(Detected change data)
BEGIN

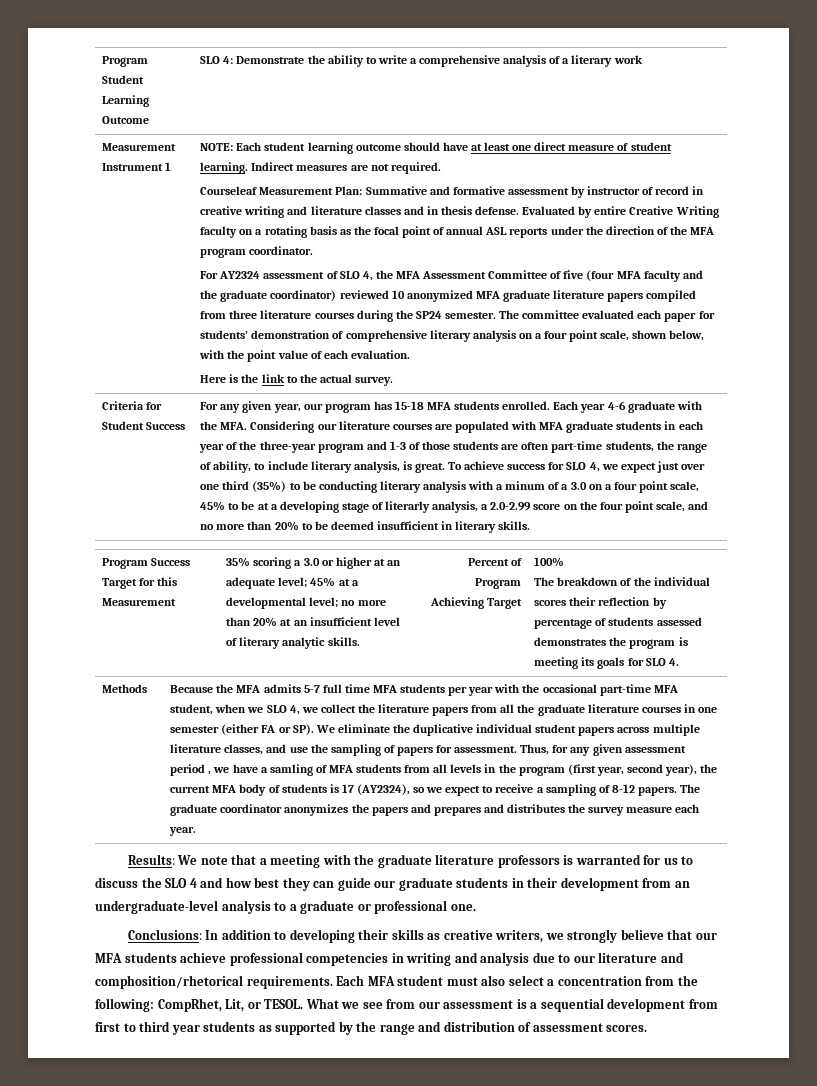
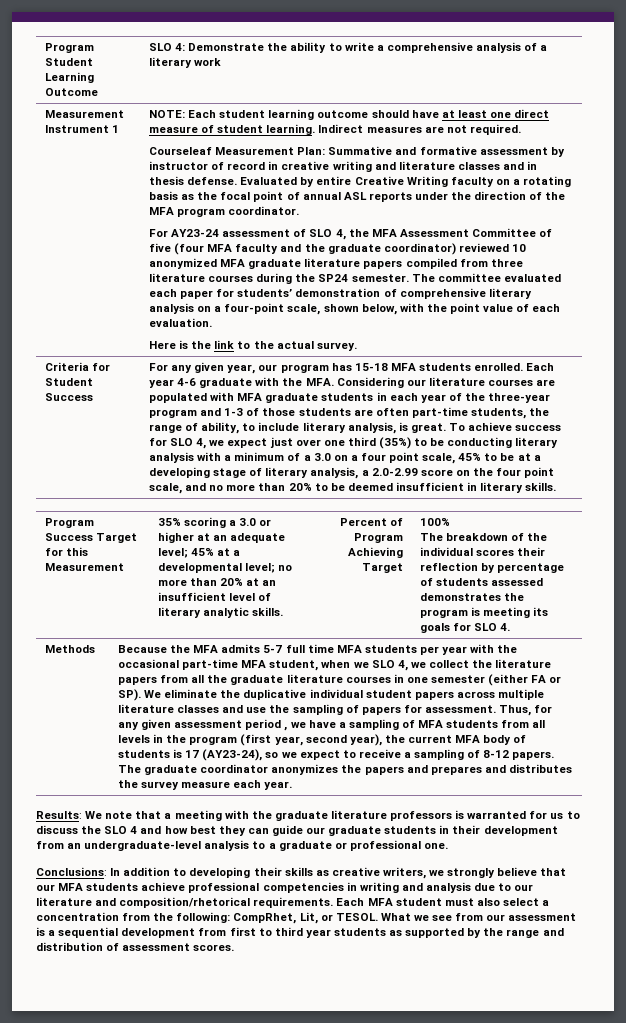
[219,271,261,279] AY2324 -> [171,229,220,237] AY23-24
[544,330,599,342] four point -> [224,303,285,314] four-point
[505,481,546,490] minum -> [234,452,285,461] minimum
[385,501,431,513] literarly -> [265,467,309,478] literary
[224,744,264,755] classes, -> [177,705,220,713] classes
[269,764,313,776] samling -> [348,719,399,730] sampling
[356,784,410,795] (AY2324), -> [202,749,263,761] (AY23-24),
[95,975,243,989] comphosition/rhetorical -> [119,897,251,908] composition/rhetorical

END

Return, word for word, the lines from the one containing "[385,501,431,513] literarly ->" through the end of the data above, both ends included, and nothing else.

— SOLUTION FOR THIS PROBLEM —
[385,501,431,513] literarly -> [265,467,309,478] literary
[224,744,264,755] classes, -> [177,705,220,713] classes
[269,764,313,776] samling -> [348,719,399,730] sampling
[356,784,410,795] (AY2324), -> [202,749,263,761] (AY23-24),
[95,975,243,989] comphosition/rhetorical -> [119,897,251,908] composition/rhetorical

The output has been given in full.